One of the most startling findings in the audit was how underrepresented Hispanics are in city management ranks throughout departments. In every department except economic development, there was a double-digit discrepancy in the percentage of Hispanics in management roles compared to the percentage of Hispanics in Sacramento in general. Overall, Hispanics were underrepresented in top jobs by 20 percentage points when compared to their overall population numbers.
Sacramento’s population is 35 percent white, nearly 27 percent Hispanic, 20 percent Asian/Pacific Islander, 13 percent African American and 5 percent multi-race.
The report also highlighted gender pay differences within city ranks. Of the 157 management employees making more than $120,000 annually, 38 were women – about 24 percent. In the Police Department, that disparity was even more pronounced. In the City Attorney’s Office, only six women make more than $120,000 a year, compared with 18 men at that level.
At the Fire Department, just 19 of the 385 sworn personnel who make more than $90,000 a year are women.
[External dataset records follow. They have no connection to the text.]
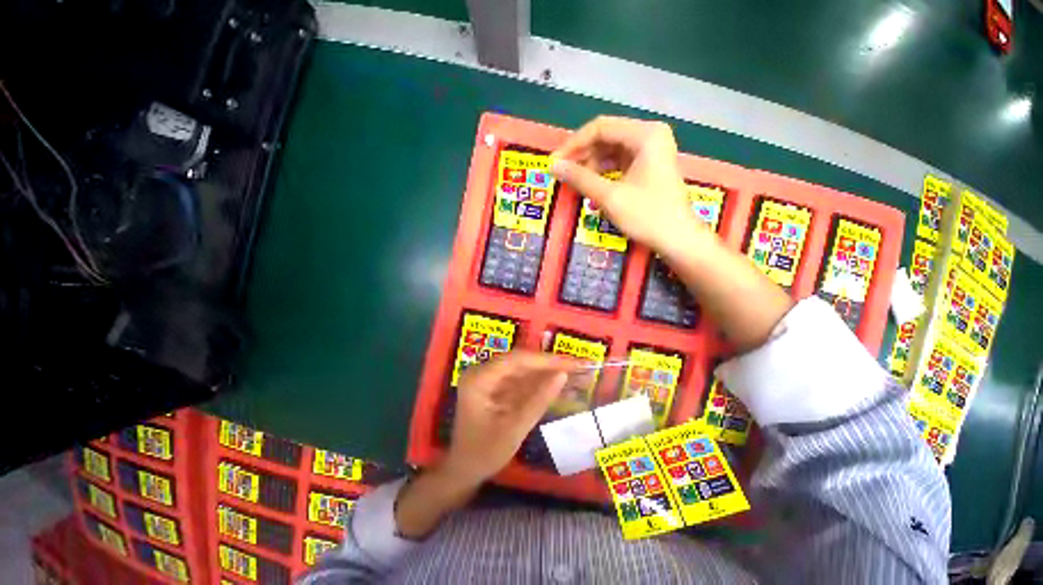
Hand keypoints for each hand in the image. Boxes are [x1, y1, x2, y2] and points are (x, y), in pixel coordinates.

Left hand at [443, 351, 577, 486]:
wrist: (464, 470)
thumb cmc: (484, 453)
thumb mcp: (514, 429)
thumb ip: (538, 400)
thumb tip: (563, 375)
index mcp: (480, 378)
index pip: (518, 360)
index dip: (547, 360)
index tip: (573, 362)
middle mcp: (483, 371)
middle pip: (521, 361)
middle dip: (550, 364)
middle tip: (579, 365)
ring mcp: (490, 377)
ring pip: (524, 368)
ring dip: (547, 370)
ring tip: (574, 371)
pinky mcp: (497, 386)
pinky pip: (521, 378)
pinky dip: (539, 381)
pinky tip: (557, 381)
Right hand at [550, 116, 705, 258]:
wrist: (678, 239)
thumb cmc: (647, 216)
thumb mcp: (609, 197)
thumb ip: (580, 178)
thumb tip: (554, 166)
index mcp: (645, 134)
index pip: (600, 128)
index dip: (573, 144)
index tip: (554, 162)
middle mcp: (650, 135)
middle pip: (606, 137)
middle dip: (582, 155)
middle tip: (562, 173)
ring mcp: (651, 151)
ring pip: (612, 150)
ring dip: (591, 165)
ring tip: (575, 182)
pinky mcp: (649, 166)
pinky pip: (620, 162)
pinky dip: (604, 172)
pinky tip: (592, 185)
Defending the department, Harvey said just 5 percent of the 576 sworn Fire Department employees are women. That’s better than the national average of 3.4 percent, he said.
Johnson said he did not view the report as a “gotcha,” but instead as an opportunity to create short- and long-term plans to address the problem.
“This reality is real, and what we care most about is ... what can we do going forward?” he said during the meeting.
He said he would ask the committee to create an action plan to present to the full City Council.
“At the end of the day, it’s got to be about action,” he said. “It can’t be about words.”